**** Excerpted data ****

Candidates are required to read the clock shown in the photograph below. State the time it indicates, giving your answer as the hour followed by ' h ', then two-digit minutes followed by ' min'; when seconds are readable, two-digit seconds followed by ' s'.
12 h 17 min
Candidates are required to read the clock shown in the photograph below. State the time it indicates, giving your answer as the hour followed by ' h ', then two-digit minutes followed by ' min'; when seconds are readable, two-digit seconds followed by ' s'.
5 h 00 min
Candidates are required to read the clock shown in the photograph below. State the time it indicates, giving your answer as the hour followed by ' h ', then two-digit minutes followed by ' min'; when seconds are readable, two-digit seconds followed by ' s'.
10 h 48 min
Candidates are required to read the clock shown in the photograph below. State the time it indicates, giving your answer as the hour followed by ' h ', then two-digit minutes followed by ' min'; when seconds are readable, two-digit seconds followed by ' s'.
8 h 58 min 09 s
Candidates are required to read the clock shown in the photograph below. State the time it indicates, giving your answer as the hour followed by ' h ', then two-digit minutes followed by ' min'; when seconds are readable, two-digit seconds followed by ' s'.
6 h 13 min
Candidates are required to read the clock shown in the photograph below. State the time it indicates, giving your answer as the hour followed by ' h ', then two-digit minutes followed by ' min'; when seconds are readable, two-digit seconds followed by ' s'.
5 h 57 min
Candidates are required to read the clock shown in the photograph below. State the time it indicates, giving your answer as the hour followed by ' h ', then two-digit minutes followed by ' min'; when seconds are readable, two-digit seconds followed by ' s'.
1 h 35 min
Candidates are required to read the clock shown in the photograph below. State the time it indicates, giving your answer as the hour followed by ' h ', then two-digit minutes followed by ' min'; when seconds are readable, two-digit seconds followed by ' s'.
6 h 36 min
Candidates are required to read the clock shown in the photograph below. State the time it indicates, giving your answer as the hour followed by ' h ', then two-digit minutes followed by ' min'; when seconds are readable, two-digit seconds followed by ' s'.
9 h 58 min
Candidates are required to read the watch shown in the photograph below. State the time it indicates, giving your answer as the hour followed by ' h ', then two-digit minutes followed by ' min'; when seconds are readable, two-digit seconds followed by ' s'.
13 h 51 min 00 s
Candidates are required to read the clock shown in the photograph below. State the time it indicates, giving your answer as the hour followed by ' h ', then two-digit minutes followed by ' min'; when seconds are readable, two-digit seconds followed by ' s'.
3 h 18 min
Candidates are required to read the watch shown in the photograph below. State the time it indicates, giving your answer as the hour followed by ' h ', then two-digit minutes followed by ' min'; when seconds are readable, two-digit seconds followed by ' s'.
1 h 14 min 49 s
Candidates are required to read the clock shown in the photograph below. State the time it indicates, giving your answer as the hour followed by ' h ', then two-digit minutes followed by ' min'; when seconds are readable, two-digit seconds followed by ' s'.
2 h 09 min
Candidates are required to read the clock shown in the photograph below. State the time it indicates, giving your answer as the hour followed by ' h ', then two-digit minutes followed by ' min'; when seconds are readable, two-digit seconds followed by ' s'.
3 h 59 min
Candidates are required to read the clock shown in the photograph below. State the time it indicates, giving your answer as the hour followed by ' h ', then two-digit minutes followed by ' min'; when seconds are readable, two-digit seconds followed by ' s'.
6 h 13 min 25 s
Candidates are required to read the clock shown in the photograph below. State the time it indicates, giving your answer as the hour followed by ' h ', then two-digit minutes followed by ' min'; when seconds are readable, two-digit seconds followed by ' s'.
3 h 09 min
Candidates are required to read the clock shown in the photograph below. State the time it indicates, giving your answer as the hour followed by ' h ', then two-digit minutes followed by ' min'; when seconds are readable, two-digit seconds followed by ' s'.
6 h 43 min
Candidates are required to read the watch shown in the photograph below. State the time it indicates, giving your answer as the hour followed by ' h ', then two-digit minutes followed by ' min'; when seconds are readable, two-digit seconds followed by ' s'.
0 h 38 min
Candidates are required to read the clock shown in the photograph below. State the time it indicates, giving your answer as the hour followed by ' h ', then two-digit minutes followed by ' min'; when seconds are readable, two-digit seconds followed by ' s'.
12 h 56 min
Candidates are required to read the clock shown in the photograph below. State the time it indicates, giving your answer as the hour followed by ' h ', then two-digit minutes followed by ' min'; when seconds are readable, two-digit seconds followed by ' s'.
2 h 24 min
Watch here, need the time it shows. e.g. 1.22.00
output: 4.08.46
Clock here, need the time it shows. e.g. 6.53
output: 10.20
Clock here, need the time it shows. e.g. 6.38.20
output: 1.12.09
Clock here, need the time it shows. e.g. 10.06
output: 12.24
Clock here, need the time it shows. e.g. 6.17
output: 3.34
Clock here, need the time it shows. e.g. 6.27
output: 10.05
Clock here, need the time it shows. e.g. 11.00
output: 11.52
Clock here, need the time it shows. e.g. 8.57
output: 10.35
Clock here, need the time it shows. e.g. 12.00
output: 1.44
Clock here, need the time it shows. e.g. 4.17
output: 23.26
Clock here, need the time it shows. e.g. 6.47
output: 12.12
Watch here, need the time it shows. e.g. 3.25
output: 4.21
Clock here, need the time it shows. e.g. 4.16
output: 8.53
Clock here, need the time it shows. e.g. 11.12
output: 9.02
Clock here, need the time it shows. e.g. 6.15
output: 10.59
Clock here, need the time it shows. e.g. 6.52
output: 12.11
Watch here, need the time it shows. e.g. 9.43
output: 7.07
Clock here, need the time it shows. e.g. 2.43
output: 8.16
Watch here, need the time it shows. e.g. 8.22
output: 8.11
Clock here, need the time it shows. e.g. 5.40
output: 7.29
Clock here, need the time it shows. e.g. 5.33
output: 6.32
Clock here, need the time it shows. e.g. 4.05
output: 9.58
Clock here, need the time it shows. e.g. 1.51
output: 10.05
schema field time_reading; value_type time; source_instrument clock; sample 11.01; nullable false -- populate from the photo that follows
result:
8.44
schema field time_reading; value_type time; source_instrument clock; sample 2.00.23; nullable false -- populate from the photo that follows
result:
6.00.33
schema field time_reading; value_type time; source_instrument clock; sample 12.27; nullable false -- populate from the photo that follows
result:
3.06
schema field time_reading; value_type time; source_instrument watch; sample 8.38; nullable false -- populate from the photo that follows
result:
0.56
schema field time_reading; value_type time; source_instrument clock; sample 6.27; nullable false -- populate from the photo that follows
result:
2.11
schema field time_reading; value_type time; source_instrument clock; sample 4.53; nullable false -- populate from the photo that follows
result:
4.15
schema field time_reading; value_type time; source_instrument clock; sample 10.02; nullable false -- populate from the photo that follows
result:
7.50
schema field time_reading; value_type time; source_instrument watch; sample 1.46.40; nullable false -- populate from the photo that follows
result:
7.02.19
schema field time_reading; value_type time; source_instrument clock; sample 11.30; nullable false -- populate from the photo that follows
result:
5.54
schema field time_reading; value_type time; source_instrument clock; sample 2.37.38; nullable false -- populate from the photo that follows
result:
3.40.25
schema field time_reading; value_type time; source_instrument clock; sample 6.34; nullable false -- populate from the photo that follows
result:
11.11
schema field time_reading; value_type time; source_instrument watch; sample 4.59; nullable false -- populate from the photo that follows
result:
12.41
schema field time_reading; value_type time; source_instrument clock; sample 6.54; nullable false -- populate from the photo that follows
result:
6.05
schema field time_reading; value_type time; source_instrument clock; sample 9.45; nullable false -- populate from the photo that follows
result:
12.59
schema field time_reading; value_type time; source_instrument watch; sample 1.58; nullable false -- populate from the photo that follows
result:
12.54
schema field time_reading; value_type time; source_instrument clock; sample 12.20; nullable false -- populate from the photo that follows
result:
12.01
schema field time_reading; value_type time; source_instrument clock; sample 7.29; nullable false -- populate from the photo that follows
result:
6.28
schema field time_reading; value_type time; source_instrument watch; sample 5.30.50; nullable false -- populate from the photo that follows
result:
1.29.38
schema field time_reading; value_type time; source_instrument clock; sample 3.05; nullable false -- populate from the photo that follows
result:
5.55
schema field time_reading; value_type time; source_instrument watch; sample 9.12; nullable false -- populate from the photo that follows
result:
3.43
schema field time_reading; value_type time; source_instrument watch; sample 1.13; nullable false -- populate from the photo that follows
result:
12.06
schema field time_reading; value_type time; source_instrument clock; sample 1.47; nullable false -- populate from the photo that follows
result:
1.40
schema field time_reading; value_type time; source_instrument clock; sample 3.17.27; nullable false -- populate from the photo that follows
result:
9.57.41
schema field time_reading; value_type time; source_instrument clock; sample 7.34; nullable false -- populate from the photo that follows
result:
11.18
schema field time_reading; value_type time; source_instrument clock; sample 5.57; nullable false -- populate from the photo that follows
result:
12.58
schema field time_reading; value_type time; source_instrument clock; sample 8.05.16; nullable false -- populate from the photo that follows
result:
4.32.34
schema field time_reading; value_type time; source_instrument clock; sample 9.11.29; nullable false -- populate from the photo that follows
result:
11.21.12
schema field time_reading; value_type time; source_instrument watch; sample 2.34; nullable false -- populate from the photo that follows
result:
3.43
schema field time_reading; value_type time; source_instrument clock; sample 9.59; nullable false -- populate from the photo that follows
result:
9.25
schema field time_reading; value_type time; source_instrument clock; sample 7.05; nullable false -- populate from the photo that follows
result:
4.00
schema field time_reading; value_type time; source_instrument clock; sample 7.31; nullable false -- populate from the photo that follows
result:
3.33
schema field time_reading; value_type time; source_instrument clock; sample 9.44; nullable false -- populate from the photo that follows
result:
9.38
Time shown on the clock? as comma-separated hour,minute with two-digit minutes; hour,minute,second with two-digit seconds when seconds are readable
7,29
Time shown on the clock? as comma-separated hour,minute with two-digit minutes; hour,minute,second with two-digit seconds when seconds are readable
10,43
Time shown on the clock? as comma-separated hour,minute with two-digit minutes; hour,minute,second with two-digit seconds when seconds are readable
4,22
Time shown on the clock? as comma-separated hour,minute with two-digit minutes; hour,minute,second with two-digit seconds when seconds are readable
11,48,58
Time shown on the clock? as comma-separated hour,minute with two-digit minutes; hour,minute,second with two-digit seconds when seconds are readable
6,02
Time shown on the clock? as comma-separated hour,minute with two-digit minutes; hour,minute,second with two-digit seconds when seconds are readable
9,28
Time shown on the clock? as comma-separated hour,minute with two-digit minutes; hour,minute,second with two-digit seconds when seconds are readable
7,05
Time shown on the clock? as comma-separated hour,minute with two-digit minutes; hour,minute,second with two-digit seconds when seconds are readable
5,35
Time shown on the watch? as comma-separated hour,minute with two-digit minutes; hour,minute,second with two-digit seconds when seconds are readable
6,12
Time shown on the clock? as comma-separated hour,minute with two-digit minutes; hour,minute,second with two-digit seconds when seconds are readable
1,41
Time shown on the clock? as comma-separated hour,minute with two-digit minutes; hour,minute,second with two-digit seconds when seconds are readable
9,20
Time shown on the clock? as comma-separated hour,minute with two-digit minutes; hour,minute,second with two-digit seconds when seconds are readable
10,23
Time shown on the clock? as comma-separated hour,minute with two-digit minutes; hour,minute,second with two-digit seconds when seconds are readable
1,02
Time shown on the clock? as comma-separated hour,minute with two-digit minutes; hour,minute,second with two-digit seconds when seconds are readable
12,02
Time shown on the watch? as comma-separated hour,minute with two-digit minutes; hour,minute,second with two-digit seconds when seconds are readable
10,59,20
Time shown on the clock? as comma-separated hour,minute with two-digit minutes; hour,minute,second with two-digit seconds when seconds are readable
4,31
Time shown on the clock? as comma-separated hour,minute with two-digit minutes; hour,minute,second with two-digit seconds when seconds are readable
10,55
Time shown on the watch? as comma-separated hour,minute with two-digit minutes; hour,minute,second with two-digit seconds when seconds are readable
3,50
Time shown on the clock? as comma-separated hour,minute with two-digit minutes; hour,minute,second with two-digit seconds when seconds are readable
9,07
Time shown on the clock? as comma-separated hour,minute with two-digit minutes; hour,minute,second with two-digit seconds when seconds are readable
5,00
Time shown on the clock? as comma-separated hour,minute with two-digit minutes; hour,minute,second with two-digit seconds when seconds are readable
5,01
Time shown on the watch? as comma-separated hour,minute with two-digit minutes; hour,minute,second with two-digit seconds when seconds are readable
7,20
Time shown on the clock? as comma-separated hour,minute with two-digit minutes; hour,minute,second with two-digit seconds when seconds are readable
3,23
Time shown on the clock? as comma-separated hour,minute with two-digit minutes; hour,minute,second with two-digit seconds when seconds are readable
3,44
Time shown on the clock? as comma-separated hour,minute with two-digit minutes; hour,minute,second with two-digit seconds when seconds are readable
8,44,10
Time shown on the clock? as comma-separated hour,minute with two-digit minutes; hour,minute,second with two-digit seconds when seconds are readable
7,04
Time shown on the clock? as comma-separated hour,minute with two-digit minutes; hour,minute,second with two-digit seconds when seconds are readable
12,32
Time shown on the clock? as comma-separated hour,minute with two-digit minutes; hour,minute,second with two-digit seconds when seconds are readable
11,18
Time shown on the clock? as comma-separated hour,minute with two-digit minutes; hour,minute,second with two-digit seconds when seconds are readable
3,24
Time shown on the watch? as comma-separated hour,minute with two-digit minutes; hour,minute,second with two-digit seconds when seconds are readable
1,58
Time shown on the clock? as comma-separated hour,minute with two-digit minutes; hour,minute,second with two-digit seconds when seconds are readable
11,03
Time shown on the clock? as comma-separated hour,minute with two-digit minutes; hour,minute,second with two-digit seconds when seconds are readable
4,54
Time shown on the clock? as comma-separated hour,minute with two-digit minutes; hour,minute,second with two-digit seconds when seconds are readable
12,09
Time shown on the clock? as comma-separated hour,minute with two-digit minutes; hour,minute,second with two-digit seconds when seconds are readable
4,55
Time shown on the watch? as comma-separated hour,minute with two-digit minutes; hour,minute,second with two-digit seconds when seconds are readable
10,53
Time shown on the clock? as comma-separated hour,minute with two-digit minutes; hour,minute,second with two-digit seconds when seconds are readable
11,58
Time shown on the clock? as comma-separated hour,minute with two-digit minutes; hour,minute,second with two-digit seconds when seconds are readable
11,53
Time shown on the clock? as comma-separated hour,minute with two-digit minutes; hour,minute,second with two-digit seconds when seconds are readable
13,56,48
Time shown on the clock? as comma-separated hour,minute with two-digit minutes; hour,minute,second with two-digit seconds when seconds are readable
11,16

****

— Objective —
From the line with "Clock here, need the time it shows. e.g. 8.57" to the line with "output: 9.58", swap "Watch" for "Wristwatch" and keep everything else in the material the same. Give back only those lines.

— Result of the exercise —
Clock here, need the time it shows. e.g. 8.57
output: 10.35
Clock here, need the time it shows. e.g. 12.00
output: 1.44
Clock here, need the time it shows. e.g. 4.17
output: 23.26
Clock here, need the time it shows. e.g. 6.47
output: 12.12
Wristwatch here, need the time it shows. e.g. 3.25
output: 4.21
Clock here, need the time it shows. e.g. 4.16
output: 8.53
Clock here, need the time it shows. e.g. 11.12
output: 9.02
Clock here, need the time it shows. e.g. 6.15
output: 10.59
Clock here, need the time it shows. e.g. 6.52
output: 12.11
Wristwatch here, need the time it shows. e.g. 9.43
output: 7.07
Clock here, need the time it shows. e.g. 2.43
output: 8.16
Wristwatch here, need the time it shows. e.g. 8.22
output: 8.11
Clock here, need the time it shows. e.g. 5.40
output: 7.29
Clock here, need the time it shows. e.g. 5.33
output: 6.32
Clock here, need the time it shows. e.g. 4.05
output: 9.58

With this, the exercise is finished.